According to the NewsLaundry, CDM PRO Amit Kumar said “it’s not that the height hasn’t been completely reduced.” “I don’t deny that the height of the dump at some point is 65 meters, but you have to understand that these dumps are spread over a large area of land,” he added. “Suppose there is a trommel machine installed at the base, then the trash from above would be taken there for biomining.

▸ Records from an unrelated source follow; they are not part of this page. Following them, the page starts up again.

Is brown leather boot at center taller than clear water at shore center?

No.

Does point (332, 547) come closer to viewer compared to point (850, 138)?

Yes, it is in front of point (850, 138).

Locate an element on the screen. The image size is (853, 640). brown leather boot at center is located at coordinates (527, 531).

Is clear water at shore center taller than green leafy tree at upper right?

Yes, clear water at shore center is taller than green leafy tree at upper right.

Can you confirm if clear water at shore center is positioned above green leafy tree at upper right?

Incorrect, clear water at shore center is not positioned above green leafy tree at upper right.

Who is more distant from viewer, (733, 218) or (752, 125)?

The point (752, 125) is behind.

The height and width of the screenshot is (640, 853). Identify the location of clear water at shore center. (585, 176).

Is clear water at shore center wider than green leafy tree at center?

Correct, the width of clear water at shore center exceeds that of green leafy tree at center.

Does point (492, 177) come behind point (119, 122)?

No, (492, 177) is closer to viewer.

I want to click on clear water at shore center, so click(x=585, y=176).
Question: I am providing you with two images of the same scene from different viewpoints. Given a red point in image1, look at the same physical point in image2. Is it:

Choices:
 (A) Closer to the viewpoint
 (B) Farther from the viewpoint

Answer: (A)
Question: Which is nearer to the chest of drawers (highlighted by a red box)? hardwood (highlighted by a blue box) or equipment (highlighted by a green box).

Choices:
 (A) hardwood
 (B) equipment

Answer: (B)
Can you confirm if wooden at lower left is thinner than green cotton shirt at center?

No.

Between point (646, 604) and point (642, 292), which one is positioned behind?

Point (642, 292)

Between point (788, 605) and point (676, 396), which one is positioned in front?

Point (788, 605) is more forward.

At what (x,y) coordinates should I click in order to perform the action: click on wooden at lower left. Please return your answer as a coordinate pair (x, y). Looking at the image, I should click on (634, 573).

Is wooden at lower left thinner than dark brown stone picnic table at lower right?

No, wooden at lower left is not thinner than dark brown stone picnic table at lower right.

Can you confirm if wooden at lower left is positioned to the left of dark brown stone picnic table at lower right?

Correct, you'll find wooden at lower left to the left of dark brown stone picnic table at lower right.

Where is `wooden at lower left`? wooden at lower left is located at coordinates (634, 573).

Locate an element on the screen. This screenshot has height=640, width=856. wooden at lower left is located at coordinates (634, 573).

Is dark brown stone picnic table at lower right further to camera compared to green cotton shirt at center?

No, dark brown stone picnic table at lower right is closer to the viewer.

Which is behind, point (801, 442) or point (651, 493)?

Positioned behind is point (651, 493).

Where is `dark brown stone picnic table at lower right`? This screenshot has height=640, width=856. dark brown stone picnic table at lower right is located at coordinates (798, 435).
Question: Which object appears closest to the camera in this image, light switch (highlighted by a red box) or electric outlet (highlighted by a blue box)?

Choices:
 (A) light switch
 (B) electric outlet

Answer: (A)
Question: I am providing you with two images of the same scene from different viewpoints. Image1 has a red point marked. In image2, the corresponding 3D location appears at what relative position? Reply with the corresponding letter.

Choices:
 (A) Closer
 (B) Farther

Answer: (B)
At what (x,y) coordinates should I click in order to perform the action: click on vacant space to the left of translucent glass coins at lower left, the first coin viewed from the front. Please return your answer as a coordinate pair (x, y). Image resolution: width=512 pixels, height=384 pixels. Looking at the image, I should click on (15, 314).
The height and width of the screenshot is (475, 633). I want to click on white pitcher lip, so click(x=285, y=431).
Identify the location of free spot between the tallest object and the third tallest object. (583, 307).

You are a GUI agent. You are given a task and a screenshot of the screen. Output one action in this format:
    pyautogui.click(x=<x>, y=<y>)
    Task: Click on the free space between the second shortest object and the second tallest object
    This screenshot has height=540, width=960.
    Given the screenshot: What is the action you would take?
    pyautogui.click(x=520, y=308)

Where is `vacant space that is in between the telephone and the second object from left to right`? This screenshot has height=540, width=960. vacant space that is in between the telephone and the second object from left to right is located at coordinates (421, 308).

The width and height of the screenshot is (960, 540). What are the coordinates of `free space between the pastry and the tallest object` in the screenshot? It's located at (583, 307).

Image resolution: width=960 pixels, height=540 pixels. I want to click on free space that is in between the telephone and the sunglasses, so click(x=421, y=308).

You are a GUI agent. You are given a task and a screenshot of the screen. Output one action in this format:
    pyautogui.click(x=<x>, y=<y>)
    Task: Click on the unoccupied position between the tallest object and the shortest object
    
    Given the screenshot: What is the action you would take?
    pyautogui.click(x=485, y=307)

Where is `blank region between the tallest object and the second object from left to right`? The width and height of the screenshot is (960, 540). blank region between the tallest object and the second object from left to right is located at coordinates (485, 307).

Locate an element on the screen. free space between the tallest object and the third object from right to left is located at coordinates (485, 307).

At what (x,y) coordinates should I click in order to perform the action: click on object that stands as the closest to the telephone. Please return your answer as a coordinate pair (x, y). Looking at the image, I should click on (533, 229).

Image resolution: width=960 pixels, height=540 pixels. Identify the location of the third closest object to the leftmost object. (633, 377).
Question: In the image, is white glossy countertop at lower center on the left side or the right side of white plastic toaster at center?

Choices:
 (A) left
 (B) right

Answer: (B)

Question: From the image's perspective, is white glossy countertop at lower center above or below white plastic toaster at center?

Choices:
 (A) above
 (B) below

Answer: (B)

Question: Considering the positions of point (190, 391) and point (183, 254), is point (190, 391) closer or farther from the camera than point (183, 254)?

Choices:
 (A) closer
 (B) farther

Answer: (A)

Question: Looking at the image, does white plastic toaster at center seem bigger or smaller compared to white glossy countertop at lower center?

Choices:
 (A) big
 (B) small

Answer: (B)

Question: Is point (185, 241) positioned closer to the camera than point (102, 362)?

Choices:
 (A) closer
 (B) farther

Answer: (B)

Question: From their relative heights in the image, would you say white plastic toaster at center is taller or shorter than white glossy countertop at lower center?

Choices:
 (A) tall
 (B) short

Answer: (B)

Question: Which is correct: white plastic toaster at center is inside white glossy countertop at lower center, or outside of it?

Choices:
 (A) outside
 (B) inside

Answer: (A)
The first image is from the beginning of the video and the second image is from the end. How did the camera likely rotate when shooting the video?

This is how the height of some parts is reduced.”
No budget for landfills
Between 2016 to 2021, Delhi’s three municipal corporations have spent more than Rs 11,750 crore on sanitation and cleaning services in the capital, the three civic bodies said in an official response to a question in the Delhi Assembly.
Data submitted by the respective environmental management service departments (sanitation departments) states that South MCD spent ₹6284.6 crore, North MCD spent ₹4998.12 crore, while East Corporation spent ₹476.6 crore on waste disposal garbage, drain cleaning and other cleanup operations from 2016-17 to 2020-21.
While all three civic bodies continue to do poorly on sanitation markers and annual Swachh Surveskhan (cleanliness survey) rankings, the last five-year period witnessed heavy mechanization of the garbage collection mechanism with the introduction of fixed/mobile compactors, automatic tippers and loaders as garbage transport was subcontracted to private concessionaires at the zonal level.
Out of 48 urban local bodies assessed in Swachh Survekshan 2021, two out of three municipal corporations in Delhi finished in the bottom 10. Rankings declared in November last year show East MCD ranked 40th, South MCD 31st and North MCD 45th, fourth to last from the bottom.
In 2018, heavy rains caused part of the hill to collapse. Two people died and as a consequence, the downloads were prohibited. The application of the measure lasted only a few days because the authorities could not find another place for the waste.
According to a recent study, the Ghazipur dumpsite poses a health risk to people living within a radius of up to five kilometres away, who already live in one of the most polluted cities in the world.
India annually generates 62 million tons of garbage and according to government data, by 2030 this figure could rise to 165 million tons per year.
Since 2000, the central has passed regulations requiring municipalities to process waste. But most states report only partial compliance and there are not enough waste treatment plants.